Page text:
________________________
### Clean Transaction file description:

|                                       transactions.csv                                        |
|-----------------------------------------------------------------------------------------------|
| msno                   | user id  (letters, digits and special characters)                    |
| payment_method_id      | payment method   (masked)                                            |
| payment_plan_days      | length of membership plan in days                                    |
| plan_list_price        | in New Taiwan Dollar (NTD)                                           |
| actual_amount_paid     | in New Taiwan Dollar (NTD)                                           |
| is_auto_renew          | true when customer opted in renewing its subscription automatically  |
| transaction_date       | format %Y%m%d                                                        |
| membership_expire_date | format %Y%m%d                                                        |
| is_cancel              | whether or not the user canceled the membership in this transaction. |
| plan_duration          | Intervals in days that fit payment_plan_days |

### List of features:
- Fraction of number of days left in expiration month (s_frac_day)
- Number of days in or out of churning zone at the end of prediction month (s_churn_zone)
- Ratio of active cancellation to number of transactions (s_cancel_ratio)
- Ratio of auto renew to number of transactions (s_autorenew_ratio)
- Number of uninterrupted days of membership (s_uninterusers)
- Last Plan duration which is an added column during EDA (s_planduration)
- Last Payment ID (s_payID)

#### Necessary imports

In [1]:
import os
import pandas as pd
import numpy as np
from time import time
from datetime import timedelta

#### Retrieve eligible users for training

In [2]:
# eligible users are provided in a csv file
train_dir = os.path.join(os.pardir, 'data', 'raw', 'train.csv')
s_users = pd.read_csv(train_dir, dtype = {'is_churn' : np.bool})
________________________
Material supplied:
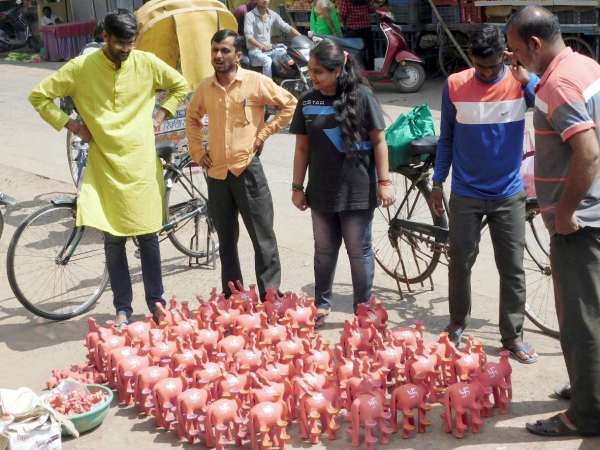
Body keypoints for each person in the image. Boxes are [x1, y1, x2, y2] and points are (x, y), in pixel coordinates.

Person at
________________________
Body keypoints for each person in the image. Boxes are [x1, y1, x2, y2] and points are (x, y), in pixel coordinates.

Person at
________________________
Problem details:
Give the stretch of the transactions text from "### List of" through "during EDA (s_planduration)" again, swapping "number of transactions" for "transaction count".

Written solution:
### List of features:
- Fraction of number of days left in expiration month (s_frac_day)
- Number of days in or out of churning zone at the end of prediction month (s_churn_zone)
- Ratio of active cancellation to transaction count (s_cancel_ratio)
- Ratio of auto renew to transaction count (s_autorenew_ratio)
- Number of uninterrupted days of membership (s_uninterusers)
- Last Plan duration which is an added column during EDA (s_planduration)